__Exercise directions__
Please render every line of the listing below as a Markdown table with two columns, No. and Line, numbering the rows in order from 1 and skipping blank lines.

__Extracted material__
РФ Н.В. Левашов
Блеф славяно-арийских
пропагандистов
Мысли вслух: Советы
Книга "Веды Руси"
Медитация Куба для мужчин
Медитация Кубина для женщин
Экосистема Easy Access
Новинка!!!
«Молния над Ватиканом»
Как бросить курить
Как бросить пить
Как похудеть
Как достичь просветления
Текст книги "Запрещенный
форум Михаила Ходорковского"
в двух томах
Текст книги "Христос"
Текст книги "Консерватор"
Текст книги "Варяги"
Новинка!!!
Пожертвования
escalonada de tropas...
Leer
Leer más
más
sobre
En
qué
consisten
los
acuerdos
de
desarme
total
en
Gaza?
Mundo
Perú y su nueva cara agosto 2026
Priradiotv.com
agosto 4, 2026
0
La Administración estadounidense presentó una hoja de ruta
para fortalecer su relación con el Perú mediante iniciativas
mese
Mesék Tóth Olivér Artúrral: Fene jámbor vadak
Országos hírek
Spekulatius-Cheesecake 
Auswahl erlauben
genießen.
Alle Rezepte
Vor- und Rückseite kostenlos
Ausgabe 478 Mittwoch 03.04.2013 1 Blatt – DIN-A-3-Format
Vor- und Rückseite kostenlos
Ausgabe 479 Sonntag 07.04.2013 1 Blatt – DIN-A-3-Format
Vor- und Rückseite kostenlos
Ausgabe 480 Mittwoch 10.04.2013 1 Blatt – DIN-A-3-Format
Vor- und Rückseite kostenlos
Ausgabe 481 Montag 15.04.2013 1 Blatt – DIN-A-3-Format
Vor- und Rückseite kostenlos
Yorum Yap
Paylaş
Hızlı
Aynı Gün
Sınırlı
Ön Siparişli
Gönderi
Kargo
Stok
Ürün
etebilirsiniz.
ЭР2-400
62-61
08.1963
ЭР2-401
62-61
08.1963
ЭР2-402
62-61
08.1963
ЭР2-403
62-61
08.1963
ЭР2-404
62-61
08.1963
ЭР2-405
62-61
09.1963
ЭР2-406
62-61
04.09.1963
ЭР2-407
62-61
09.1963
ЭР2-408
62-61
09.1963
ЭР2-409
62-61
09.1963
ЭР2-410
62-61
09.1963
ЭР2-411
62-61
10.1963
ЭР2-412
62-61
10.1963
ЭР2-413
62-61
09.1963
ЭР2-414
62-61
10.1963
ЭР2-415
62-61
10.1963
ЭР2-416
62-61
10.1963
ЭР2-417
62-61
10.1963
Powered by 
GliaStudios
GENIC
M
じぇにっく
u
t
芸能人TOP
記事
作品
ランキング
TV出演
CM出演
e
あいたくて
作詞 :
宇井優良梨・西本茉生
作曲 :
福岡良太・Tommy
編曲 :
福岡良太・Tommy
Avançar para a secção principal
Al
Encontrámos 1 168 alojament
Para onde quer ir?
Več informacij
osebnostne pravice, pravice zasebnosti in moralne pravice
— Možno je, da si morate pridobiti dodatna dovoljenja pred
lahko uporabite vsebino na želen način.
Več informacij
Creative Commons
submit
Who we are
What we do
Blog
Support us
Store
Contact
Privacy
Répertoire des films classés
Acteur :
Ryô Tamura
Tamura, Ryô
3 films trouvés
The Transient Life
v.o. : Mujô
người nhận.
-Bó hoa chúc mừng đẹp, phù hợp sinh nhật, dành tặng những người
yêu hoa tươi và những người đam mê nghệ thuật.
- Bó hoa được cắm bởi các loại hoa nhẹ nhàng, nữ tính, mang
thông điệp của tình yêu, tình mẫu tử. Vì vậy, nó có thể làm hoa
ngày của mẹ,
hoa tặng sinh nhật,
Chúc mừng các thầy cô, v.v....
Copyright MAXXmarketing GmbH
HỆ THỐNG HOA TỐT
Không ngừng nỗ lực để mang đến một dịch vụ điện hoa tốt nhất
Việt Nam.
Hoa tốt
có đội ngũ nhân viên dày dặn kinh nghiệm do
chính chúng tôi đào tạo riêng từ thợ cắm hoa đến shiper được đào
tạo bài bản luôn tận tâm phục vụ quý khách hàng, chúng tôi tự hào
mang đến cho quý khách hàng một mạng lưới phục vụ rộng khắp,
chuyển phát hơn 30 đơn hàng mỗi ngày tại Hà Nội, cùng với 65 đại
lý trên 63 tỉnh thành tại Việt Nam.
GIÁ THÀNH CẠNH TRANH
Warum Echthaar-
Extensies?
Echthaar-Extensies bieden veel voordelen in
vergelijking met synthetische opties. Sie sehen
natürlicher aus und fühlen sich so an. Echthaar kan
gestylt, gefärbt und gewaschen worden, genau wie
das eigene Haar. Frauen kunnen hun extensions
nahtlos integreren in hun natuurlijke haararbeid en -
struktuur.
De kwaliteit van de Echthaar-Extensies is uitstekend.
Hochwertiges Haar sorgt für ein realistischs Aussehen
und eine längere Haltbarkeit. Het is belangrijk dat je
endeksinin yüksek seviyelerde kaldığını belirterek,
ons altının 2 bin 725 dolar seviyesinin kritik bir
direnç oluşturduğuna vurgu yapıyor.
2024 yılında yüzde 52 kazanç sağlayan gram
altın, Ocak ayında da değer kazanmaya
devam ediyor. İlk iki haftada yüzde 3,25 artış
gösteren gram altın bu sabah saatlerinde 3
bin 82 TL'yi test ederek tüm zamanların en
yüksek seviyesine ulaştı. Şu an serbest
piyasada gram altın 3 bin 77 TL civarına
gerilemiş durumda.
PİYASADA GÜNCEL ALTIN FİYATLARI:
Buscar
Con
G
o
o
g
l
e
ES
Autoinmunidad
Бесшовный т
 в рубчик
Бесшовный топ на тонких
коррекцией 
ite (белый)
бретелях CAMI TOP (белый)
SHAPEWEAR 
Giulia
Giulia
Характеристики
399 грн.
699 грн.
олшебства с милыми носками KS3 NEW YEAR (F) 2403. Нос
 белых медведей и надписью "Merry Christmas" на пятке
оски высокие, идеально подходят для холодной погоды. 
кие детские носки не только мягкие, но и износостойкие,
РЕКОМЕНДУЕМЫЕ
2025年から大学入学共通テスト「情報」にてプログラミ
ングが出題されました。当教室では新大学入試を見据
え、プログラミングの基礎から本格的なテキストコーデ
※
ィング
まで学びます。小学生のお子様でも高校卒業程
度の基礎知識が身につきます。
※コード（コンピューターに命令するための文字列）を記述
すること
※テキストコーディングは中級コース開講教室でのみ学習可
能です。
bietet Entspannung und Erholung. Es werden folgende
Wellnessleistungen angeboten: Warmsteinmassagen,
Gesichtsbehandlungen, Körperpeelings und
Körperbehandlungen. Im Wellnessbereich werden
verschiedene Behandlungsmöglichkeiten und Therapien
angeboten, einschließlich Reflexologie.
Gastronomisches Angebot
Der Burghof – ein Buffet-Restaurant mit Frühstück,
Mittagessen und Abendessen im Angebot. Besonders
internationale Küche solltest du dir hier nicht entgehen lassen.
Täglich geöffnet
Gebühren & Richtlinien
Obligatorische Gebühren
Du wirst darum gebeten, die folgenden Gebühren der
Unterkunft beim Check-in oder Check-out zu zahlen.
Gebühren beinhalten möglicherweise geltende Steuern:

__Response below__
| No. | Line |
|---|---|
| 1 | РФ Н.В. Левашов |
| 2 | Блеф славяно-арийских |
| 3 | пропагандистов |
| 4 | Мысли вслух: Советы |
| 5 | Книга "Веды Руси" |
| 6 | Медитация Куба для мужчин |
| 7 | Медитация Кубина для женщин |
| 8 | Экосистема Easy Access |
| 9 | Новинка!!! |
| 10 | «Молния над Ватиканом» |
| 11 | Как бросить курить |
| 12 | Как бросить пить |
| 13 | Как похудеть |
| 14 | Как достичь просветления |
| 15 | Текст книги "Запрещенный |
| 16 | форум Михаила Ходорковского" |
| 17 | в двух томах |
| 18 | Текст книги "Христос" |
| 19 | Текст книги "Консерватор" |
| 20 | Текст книги "Варяги" |
| 21 | Новинка!!! |
| 22 | Пожертвования |
| 23 | escalonada de tropas... |
| 24 | Leer |
| 25 | Leer más |
| 26 | más |
| 27 | sobre |
| 28 | En |
| 29 | qué |
| 30 | consisten |
| 31 | los |
| 32 | acuerdos |
| 33 | de |
| 34 | desarme |
| 35 | total |
| 36 | en |
| 37 | Gaza? |
| 38 | Mundo |
| 39 | Perú y su nueva cara agosto 2026 |
| 40 | Priradiotv.com |
| 41 | agosto 4, 2026 |
| 42 | 0 |
| 43 | La Administración estadounidense presentó una hoja de ruta |
| 44 | para fortalecer su relación con el Perú mediante iniciativas |
| 45 | mese |
| 46 | Mesék Tóth Olivér Artúrral: Fene jámbor vadak |
| 47 | Országos hírek |
| 48 | Spekulatius-Cheesecake  |
| 49 | Auswahl erlauben |
| 50 | genießen. |
| 51 | Alle Rezepte |
| 52 | Vor- und Rückseite kostenlos |
| 53 | Ausgabe 478 Mittwoch 03.04.2013 1 Blatt – DIN-A-3-Format |
| 54 | Vor- und Rückseite kostenlos |
| 55 | Ausgabe 479 Sonntag 07.04.2013 1 Blatt – DIN-A-3-Format |
| 56 | Vor- und Rückseite kostenlos |
| 57 | Ausgabe 480 Mittwoch 10.04.2013 1 Blatt – DIN-A-3-Format |
| 58 | Vor- und Rückseite kostenlos |
| 59 | Ausgabe 481 Montag 15.04.2013 1 Blatt – DIN-A-3-Format |
| 60 | Vor- und Rückseite kostenlos |
| 61 | Yorum Yap |
| 62 | Paylaş |
| 63 | Hızlı |
| 64 | Aynı Gün |
| 65 | Sınırlı |
| 66 | Ön Siparişli |
| 67 | Gönderi |
| 68 | Kargo |
| 69 | Stok |
| 70 | Ürün |
| 71 | etebilirsiniz. |
| 72 | ЭР2-400 |
| 73 | 62-61 |
| 74 | 08.1963 |
| 75 | ЭР2-401 |
| 76 | 62-61 |
| 77 | 08.1963 |
| 78 | ЭР2-402 |
| 79 | 62-61 |
| 80 | 08.1963 |
| 81 | ЭР2-403 |
| 82 | 62-61 |
| 83 | 08.1963 |
| 84 | ЭР2-404 |
| 85 | 62-61 |
| 86 | 08.1963 |
| 87 | ЭР2-405 |
| 88 | 62-61 |
| 89 | 09.1963 |
| 90 | ЭР2-406 |
| 91 | 62-61 |
| 92 | 04.09.1963 |
| 93 | ЭР2-407 |
| 94 | 62-61 |
| 95 | 09.1963 |
| 96 | ЭР2-408 |
| 97 | 62-61 |
| 98 | 09.1963 |
| 99 | ЭР2-409 |
| 100 | 62-61 |
| 101 | 09.1963 |
| 102 | ЭР2-410 |
| 103 | 62-61 |
| 104 | 09.1963 |
| 105 | ЭР2-411 |
| 106 | 62-61 |
| 107 | 10.1963 |
| 108 | ЭР2-412 |
| 109 | 62-61 |
| 110 | 10.1963 |
| 111 | ЭР2-413 |
| 112 | 62-61 |
| 113 | 09.1963 |
| 114 | ЭР2-414 |
| 115 | 62-61 |
| 116 | 10.1963 |
| 117 | ЭР2-415 |
| 118 | 62-61 |
| 119 | 10.1963 |
| 120 | ЭР2-416 |
| 121 | 62-61 |
| 122 | 10.1963 |
| 123 | ЭР2-417 |
| 124 | 62-61 |
| 125 | 10.1963 |
| 126 | Powered by  |
| 127 | GliaStudios |
| 128 | GENIC |
| 129 | M |
| 130 | じぇにっく |
| 131 | u |
| 132 | t |
| 133 | 芸能人TOP |
| 134 | 記事 |
| 135 | 作品 |
| 136 | ランキング |
| 137 | TV出演 |
| 138 | CM出演 |
| 139 | e |
| 140 | あいたくて |
| 141 | 作詞 : |
| 142 | 宇井優良梨・西本茉生 |
| 143 | 作曲 : |
| 144 | 福岡良太・Tommy |
| 145 | 編曲 : |
| 146 | 福岡良太・Tommy |
| 147 | Avançar para a secção principal |
| 148 | Al |
| 149 | Encontrámos 1 168 alojament |
| 150 | Para onde quer ir? |
| 151 | Več informacij |
| 152 | osebnostne pravice, pravice zasebnosti in moralne pravice |
| 153 | — Možno je, da si morate pridobiti dodatna dovoljenja pred |
| 154 | lahko uporabite vsebino na želen način. |
| 155 | Več informacij |
| 156 | Creative Commons |
| 157 | submit |
| 158 | Who we are |
| 159 | What we do |
| 160 | Blog |
| 161 | Support us |
| 162 | Store |
| 163 | Contact |
| 164 | Privacy |
| 165 | Répertoire des films classés |
| 166 | Acteur : |
| 167 | Ryô Tamura |
| 168 | Tamura, Ryô |
| 169 | 3 films trouvés |
| 170 | The Transient Life |
| 171 | v.o. : Mujô |
| 172 | người nhận. |
| 173 | -Bó hoa chúc mừng đẹp, phù hợp sinh nhật, dành tặng những người |
| 174 | yêu hoa tươi và những người đam mê nghệ thuật. |
| 175 | - Bó hoa được cắm bởi các loại hoa nhẹ nhàng, nữ tính, mang |
| 176 | thông điệp của tình yêu, tình mẫu tử. Vì vậy, nó có thể làm hoa |
| 177 | ngày của mẹ, |
| 178 | hoa tặng sinh nhật, |
| 179 | Chúc mừng các thầy cô, v.v.... |
| 180 | Copyright MAXXmarketing GmbH |
| 181 | HỆ THỐNG HOA TỐT |
| 182 | Không ngừng nỗ lực để mang đến một dịch vụ điện hoa tốt nhất |
| 183 | Việt Nam. |
| 184 | Hoa tốt |
| 185 | có đội ngũ nhân viên dày dặn kinh nghiệm do |
| 186 | chính chúng tôi đào tạo riêng từ thợ cắm hoa đến shiper được đào |
| 187 | tạo bài bản luôn tận tâm phục vụ quý khách hàng, chúng tôi tự hào |
| 188 | mang đến cho quý khách hàng một mạng lưới phục vụ rộng khắp, |
| 189 | chuyển phát hơn 30 đơn hàng mỗi ngày tại Hà Nội, cùng với 65 đại |
| 190 | lý trên 63 tỉnh thành tại Việt Nam. |
| 191 | GIÁ THÀNH CẠNH TRANH |
| 192 | Warum Echthaar- |
| 193 | Extensies? |
| 194 | Echthaar-Extensies bieden veel voordelen in |
| 195 | vergelijking met synthetische opties. Sie sehen |
| 196 | natürlicher aus und fühlen sich so an. Echthaar kan |
| 197 | gestylt, gefärbt und gewaschen worden, genau wie |
| 198 | das eigene Haar. Frauen kunnen hun extensions |
| 199 | nahtlos integreren in hun natuurlijke haararbeid en - |
| 200 | struktuur. |
| 201 | De kwaliteit van de Echthaar-Extensies is uitstekend. |
| 202 | Hochwertiges Haar sorgt für ein realistischs Aussehen |
| 203 | und eine längere Haltbarkeit. Het is belangrijk dat je |
| 204 | endeksinin yüksek seviyelerde kaldığını belirterek, |
| 205 | ons altının 2 bin 725 dolar seviyesinin kritik bir |
| 206 | direnç oluşturduğuna vurgu yapıyor. |
| 207 | 2024 yılında yüzde 52 kazanç sağlayan gram |
| 208 | altın, Ocak ayında da değer kazanmaya |
| 209 | devam ediyor. İlk iki haftada yüzde 3,25 artış |
| 210 | gösteren gram altın bu sabah saatlerinde 3 |
| 211 | bin 82 TL'yi test ederek tüm zamanların en |
| 212 | yüksek seviyesine ulaştı. Şu an serbest |
| 213 | piyasada gram altın 3 bin 77 TL civarına |
| 214 | gerilemiş durumda. |
| 215 | PİYASADA GÜNCEL ALTIN FİYATLARI: |
| 216 | Buscar |
| 217 | Con |
| 218 | G |
| 219 | o |
| 220 | o |
| 221 | g |
| 222 | l |
| 223 | e |
| 224 | ES |
| 225 | Autoinmunidad |
| 226 | Бесшовный т |
| 227 |  в рубчик |
| 228 | Бесшовный топ на тонких |
| 229 | коррекцией  |
| 230 | ite (белый) |
| 231 | бретелях CAMI TOP (белый) |
| 232 | SHAPEWEAR  |
| 233 | Giulia |
| 234 | Giulia |
| 235 | Характеристики |
| 236 | 399 грн. |
| 237 | 699 грн. |
| 238 | олшебства с милыми носками KS3 NEW YEAR (F) 2403. Нос |
| 239 |  белых медведей и надписью "Merry Christmas" на пятке |
| 240 | оски высокие, идеально подходят для холодной погоды.  |
| 241 | кие детские носки не только мягкие, но и износостойкие, |
| 242 | РЕКОМЕНДУЕМЫЕ |
| 243 | 2025年から大学入学共通テスト「情報」にてプログラミ |
| 244 | ングが出題されました。当教室では新大学入試を見据 |
| 245 | え、プログラミングの基礎から本格的なテキストコーデ |
| 246 | ※ |
| 247 | ィング |
| 248 | まで学びます。小学生のお子様でも高校卒業程 |
| 249 | 度の基礎知識が身につきます。 |
| 250 | ※コード（コンピューターに命令するための文字列）を記述 |
| 251 | すること |
| 252 | ※テキストコーディングは中級コース開講教室でのみ学習可 |
| 253 | 能です。 |
| 254 | bietet Entspannung und Erholung. Es werden folgende |
| 255 | Wellnessleistungen angeboten: Warmsteinmassagen, |
| 256 | Gesichtsbehandlungen, Körperpeelings und |
| 257 | Körperbehandlungen. Im Wellnessbereich werden |
| 258 | verschiedene Behandlungsmöglichkeiten und Therapien |
| 259 | angeboten, einschließlich Reflexologie. |
| 260 | Gastronomisches Angebot |
| 261 | Der Burghof – ein Buffet-Restaurant mit Frühstück, |
| 262 | Mittagessen und Abendessen im Angebot. Besonders |
| 263 | internationale Küche solltest du dir hier nicht entgehen lassen. |
| 264 | Täglich geöffnet |
| 265 | Gebühren & Richtlinien |
| 266 | Obligatorische Gebühren |
| 267 | Du wirst darum gebeten, die folgenden Gebühren der |
| 268 | Unterkunft beim Check-in oder Check-out zu zahlen. |
| 269 | Gebühren beinhalten möglicherweise geltende Steuern: |